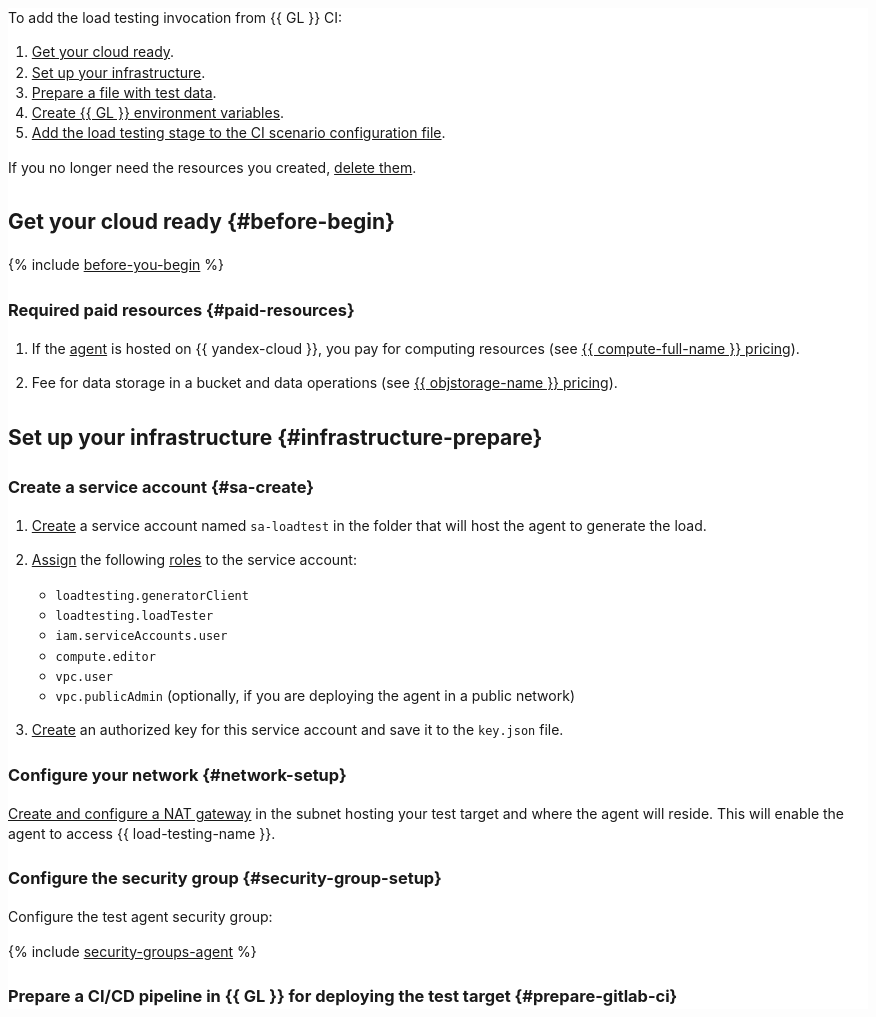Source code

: To add the load testing invocation from {{ GL }} CI:
1. [Get your cloud ready](#before-begin).
1. [Set up your infrastructure](#infrastructure-prepare).
1. [Prepare a file with test data](#test-file).
1. [Create {{ GL }} environment variables](#add-variables).
1. [Add the load testing stage to the CI scenario configuration file](#add-loadtesting-ci).

If you no longer need the resources you created, [delete them](#clear-out).

## Get your cloud ready {#before-begin}

{% include [before-you-begin](../_tutorials_includes/before-you-begin.md) %}

### Required paid resources {#paid-resources}

1. If the [agent](../../load-testing/concepts/agent.md) is hosted on {{ yandex-cloud }}, you pay for computing resources (see [{{ compute-full-name }} pricing](../../compute/pricing.md)).

1. Fee for data storage in a bucket and data operations (see [{{ objstorage-name }} pricing](../../storage/pricing.md)).

## Set up your infrastructure {#infrastructure-prepare}

### Create a service account {#sa-create}

1. [Create](../../iam/operations/sa/create.md) a service account named `sa-loadtest` in the folder that will host the agent to generate the load.
1. [Assign](../../iam/operations/roles/grant.md) the following [roles](../../load-testing/security/#roles-list) to the service account:
   * `loadtesting.generatorClient`
   * `loadtesting.loadTester`
   * `iam.serviceAccounts.user`
   * `compute.editor`
   * `vpc.user`
   * `vpc.publicAdmin` (optionally, if you are deploying the agent in a public network)

1. [Create](../../iam/operations/authentication/manage-authorized-keys.md#create-authorized-key) an authorized key for this service account and save it to the `key.json` file.

### Configure your network {#network-setup}

[Create and configure a NAT gateway](../../vpc/operations/create-nat-gateway.md) in the subnet hosting your test target and where the agent will reside. This will enable the agent to access {{ load-testing-name }}.

### Configure the security group {#security-group-setup}

Configure the test agent security group:

{% include [security-groups-agent](../../_includes/load-testing/security-groups-agent.md) %}

### Prepare a CI/CD pipeline in {{ GL }} for deploying the test target {#prepare-gitlab-ci}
━━━━━━━━━━
Exactly and only the lines from the one containing "### Create a" to the end of the entries above are to be written out.

### Create a service account {#sa-create}

1. [Create](../../iam/operations/sa/create.md) a service account named `sa-loadtest` in the folder that will host the agent to generate the load.
1. [Assign](../../iam/operations/roles/grant.md) the following [roles](../../load-testing/security/#roles-list) to the service account:
   * `loadtesting.generatorClient`
   * `loadtesting.loadTester`
   * `iam.serviceAccounts.user`
   * `compute.editor`
   * `vpc.user`
   * `vpc.publicAdmin` (optionally, if you are deploying the agent in a public network)

1. [Create](../../iam/operations/authentication/manage-authorized-keys.md#create-authorized-key) an authorized key for this service account and save it to the `key.json` file.

### Configure your network {#network-setup}

[Create and configure a NAT gateway](../../vpc/operations/create-nat-gateway.md) in the subnet hosting your test target and where the agent will reside. This will enable the agent to access {{ load-testing-name }}.

### Configure the security group {#security-group-setup}

Configure the test agent security group:

{% include [security-groups-agent](../../_includes/load-testing/security-groups-agent.md) %}

### Prepare a CI/CD pipeline in {{ GL }} for deploying the test target {#prepare-gitlab-ci}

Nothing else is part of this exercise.